A highly combinatorial structure-based protein engineering method for obtaining enantioselectivity is reported that results in a thorough modification of the substrate binding pocket of Candida antarctica lipase A (CALA). Nine amino acid residues surrounding the entire pocket were simultaneously mutated, contributing to a reshaping of the substrate pocket to give increased enantioselectivity and activity for a sterically demanding substrate. This approach seems to be powerful for developing enantioselectivity when a complete reshaping of the active site is required. Screening toward ibuprofen ester 1, a substrate for which previously used methods had failed, gave variants with a significantly increased enantioselectivity and activity. Wild-type CALA has a moderate activity with an E value of only 3.4 toward this substrate. The best variant had an E value of 100 and it also displayed a high activity. The variation at each mutated position was highly reduced, comprising only the wild type and an alternative residue, preferably a smaller one with similar properties. These minimal binary variations allow for an extremely condensed protein library. With this highly combinatorial method synergistic effects are accounted for and the protein fitness landscape is explored efficiently.

Fig. 1.

α-Methylcarboxylate esters of interest for the project with different steric bulk.

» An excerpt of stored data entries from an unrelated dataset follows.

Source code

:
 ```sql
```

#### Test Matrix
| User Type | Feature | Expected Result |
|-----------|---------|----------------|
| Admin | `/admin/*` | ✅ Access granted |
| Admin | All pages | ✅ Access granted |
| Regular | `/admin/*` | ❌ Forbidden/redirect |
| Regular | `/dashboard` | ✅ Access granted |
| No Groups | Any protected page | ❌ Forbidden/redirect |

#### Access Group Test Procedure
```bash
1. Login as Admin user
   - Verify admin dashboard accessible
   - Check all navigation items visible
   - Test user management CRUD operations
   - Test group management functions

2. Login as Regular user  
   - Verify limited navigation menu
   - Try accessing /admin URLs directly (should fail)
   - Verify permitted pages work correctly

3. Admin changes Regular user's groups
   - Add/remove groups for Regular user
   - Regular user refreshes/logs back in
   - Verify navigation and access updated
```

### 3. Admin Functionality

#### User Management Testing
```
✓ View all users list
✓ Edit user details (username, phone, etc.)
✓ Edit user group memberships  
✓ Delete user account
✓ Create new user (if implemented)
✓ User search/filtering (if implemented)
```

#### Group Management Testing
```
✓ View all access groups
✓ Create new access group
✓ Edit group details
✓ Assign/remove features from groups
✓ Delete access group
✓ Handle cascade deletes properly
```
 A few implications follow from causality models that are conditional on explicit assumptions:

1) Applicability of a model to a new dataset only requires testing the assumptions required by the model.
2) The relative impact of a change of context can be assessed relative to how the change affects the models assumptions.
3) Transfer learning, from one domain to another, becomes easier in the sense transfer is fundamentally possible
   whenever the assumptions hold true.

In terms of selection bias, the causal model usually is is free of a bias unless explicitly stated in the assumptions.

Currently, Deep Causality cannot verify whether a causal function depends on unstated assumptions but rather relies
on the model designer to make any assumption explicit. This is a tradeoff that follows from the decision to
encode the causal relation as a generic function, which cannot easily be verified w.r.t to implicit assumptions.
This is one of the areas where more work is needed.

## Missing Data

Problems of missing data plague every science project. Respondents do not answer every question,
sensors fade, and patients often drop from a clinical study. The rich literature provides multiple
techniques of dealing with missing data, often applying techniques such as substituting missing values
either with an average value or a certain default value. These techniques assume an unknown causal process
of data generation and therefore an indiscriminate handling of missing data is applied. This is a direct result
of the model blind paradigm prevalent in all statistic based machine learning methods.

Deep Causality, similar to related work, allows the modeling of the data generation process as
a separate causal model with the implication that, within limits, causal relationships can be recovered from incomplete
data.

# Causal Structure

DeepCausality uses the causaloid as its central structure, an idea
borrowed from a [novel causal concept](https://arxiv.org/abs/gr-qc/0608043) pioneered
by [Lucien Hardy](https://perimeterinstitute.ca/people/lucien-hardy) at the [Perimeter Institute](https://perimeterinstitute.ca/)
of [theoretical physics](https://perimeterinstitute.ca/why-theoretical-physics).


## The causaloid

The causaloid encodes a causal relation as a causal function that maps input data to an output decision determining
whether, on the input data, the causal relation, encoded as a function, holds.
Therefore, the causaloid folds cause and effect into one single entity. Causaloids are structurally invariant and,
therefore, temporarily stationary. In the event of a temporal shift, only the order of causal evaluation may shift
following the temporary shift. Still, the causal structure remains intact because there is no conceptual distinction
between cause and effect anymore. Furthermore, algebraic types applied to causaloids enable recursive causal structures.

CALA-YNG has high enantioselectivity and activity toward 2, 3, and 4, but poor enantioselectivity and activity toward 1.

Fig. 2.

Flowchart of combinatorial substrate pocket reshaping.

Fig. 3.

The active site of CALA with the tetrahedral intermediate (S)-1 docked in the active site. The nucleophilic Ser184 is covalently bound to the carbonyl of the ester. Surrounding the substrate are the nine sites that were selected for mutagenesis. The residues forming the combinatorial mutagenesis set are displayed with the wild-type residues underlined.

Fig. 4.

Comparison of activity toward different α-methylcarboxylate esters for a small subset (89 transformants) of the combinatorial library. The transformants are ordered after increasing activity toward substrate 2. The highest activity for each substrate in this subset was normalized to 100. P. pastoris X33 supernatants were used as blank. The highest activity toward 1 found in this subset is an SV₁CAV₂ variant. For comparison, in this subset the initial rates for the best variants toward 1, 2, and 4 are 1.1, 22, and 32 mOD₄₁₀ min^-1, respectively.

Fig. 5.

Models of CALA variants with the tetrahedral intermediate (S)-1 seen in the active site. The variants shown are (A) WT, and (B) SV₁CAV₂. SV₁CAV₂ provides more space than WT to accommodate the substrate.

Fig. 6.

A greatly simplified illustration of a protein fitness landscape that is mostly neutral but with a distant peak. Point A represents a starting point with neutral surroundings. B represents a point in a distant patch with increased fitness compared to point A. To be able to directly jump from A to B the fitness landscape has to be probed radically.